**Exercise goal**
Print the line containing "周年記念】 オーロラと" and each line after it through the end of the material below, exactly as it appears, but skip the pictures.

= Beginning of Section =

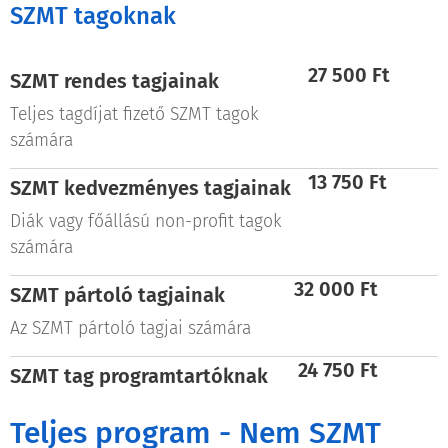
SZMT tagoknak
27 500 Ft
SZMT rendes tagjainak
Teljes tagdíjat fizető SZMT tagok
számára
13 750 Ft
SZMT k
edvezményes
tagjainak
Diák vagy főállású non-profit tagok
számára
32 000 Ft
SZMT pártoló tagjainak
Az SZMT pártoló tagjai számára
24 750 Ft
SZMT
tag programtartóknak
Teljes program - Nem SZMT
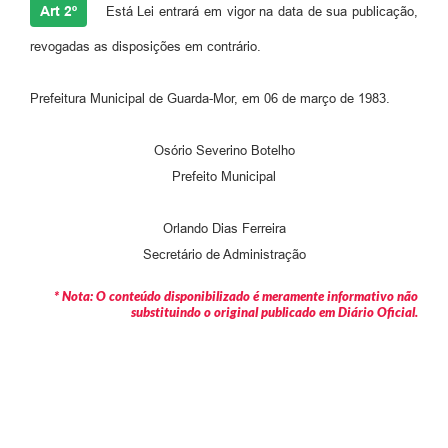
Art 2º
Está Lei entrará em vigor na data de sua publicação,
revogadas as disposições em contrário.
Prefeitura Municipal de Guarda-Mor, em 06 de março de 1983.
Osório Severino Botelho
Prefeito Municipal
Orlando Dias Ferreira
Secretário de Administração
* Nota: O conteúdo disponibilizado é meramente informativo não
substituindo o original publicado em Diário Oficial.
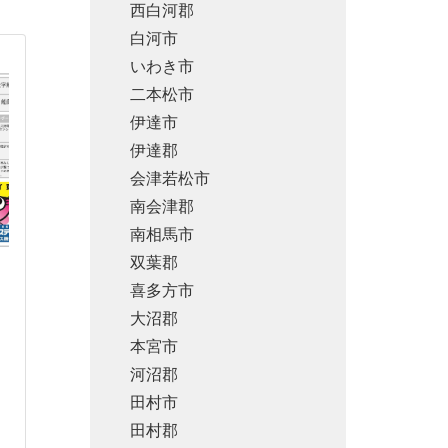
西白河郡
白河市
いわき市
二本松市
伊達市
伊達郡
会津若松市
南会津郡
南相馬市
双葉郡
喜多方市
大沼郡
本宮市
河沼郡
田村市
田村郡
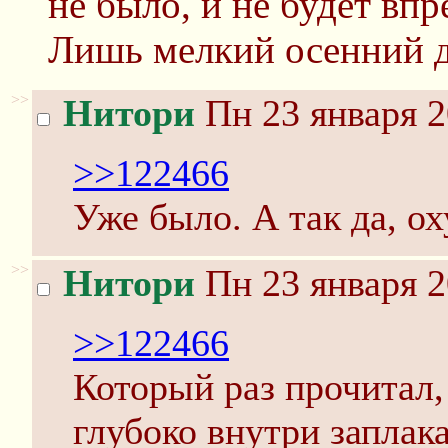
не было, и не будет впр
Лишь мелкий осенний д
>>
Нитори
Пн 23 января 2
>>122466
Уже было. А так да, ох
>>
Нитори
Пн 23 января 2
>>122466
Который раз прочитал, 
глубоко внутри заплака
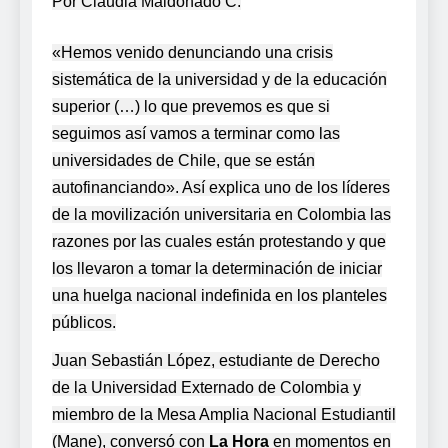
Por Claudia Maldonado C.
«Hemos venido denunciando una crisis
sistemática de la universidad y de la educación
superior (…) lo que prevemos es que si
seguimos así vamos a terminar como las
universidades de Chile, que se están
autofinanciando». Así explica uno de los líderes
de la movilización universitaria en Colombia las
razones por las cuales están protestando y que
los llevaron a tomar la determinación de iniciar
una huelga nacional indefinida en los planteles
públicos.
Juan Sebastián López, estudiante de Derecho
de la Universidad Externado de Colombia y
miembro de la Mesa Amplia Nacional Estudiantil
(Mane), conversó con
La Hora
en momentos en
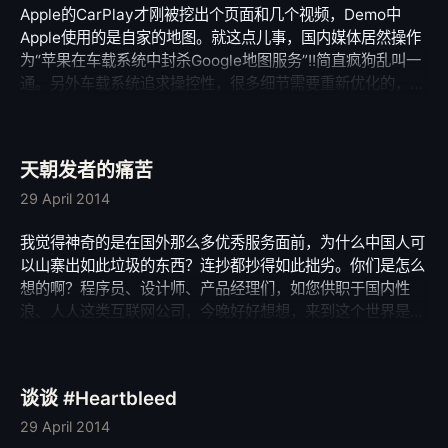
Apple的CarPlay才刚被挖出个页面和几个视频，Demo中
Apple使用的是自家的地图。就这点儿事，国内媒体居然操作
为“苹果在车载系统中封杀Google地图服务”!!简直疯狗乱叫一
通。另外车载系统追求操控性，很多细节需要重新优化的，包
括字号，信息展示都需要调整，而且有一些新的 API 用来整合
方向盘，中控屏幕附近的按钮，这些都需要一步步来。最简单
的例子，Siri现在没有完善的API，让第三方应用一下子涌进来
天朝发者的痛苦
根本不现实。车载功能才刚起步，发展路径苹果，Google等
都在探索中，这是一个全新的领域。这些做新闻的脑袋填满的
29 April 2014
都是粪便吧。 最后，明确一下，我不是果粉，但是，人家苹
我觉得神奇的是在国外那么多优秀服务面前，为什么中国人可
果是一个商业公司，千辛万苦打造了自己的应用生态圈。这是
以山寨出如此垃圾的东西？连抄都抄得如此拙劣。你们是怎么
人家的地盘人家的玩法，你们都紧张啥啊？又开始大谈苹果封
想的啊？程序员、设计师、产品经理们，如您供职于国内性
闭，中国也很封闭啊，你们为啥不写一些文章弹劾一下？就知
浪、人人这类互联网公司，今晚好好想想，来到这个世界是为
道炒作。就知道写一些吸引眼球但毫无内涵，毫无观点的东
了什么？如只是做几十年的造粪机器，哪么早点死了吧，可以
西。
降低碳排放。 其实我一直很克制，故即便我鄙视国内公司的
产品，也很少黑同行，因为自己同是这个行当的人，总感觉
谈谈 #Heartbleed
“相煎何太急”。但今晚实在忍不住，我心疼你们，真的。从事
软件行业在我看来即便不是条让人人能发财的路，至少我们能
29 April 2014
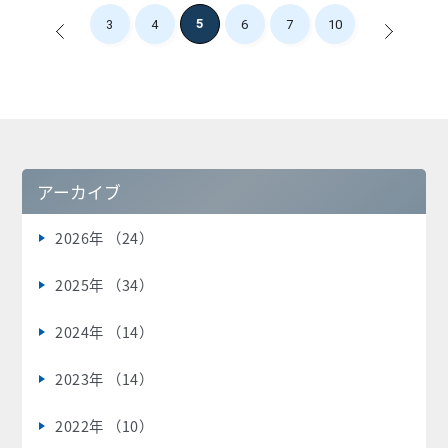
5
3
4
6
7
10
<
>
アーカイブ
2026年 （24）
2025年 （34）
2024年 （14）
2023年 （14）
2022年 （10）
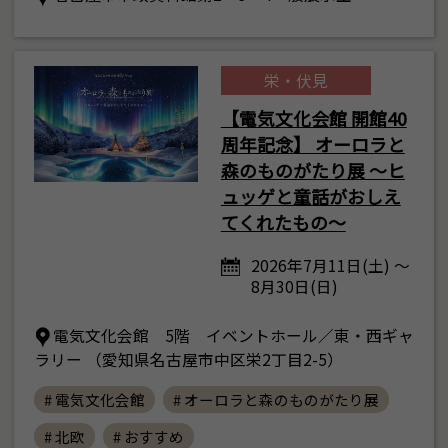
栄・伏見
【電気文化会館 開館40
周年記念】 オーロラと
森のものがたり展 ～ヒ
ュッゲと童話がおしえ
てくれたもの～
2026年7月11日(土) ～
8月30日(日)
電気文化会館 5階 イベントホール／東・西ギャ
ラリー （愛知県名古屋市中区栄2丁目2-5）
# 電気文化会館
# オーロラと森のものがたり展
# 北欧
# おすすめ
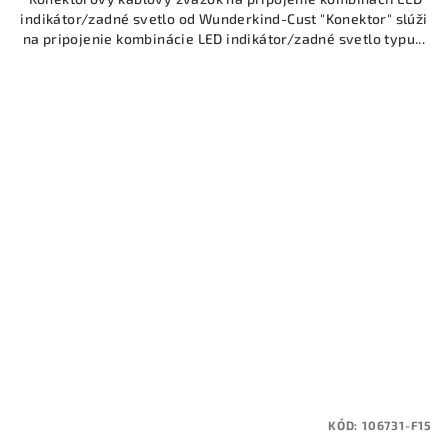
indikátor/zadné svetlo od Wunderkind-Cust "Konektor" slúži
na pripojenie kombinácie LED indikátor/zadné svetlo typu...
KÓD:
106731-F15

= End of Section =

**Reply to the task**
周年記念】 オーロラと
森のものがたり展 ～ヒ
ュッゲと童話がおしえ
てくれたもの～
2026年7月11日(土) ～
8月30日(日)
電気文化会館 5階 イベントホール／東・西ギャ
ラリー （愛知県名古屋市中区栄2丁目2-5）
# 電気文化会館
# オーロラと森のものがたり展
# 北欧
# おすすめ
indikátor/zadné svetlo od Wunderkind-Cust "Konektor" slúži
na pripojenie kombinácie LED indikátor/zadné svetlo typu...
KÓD:
106731-F15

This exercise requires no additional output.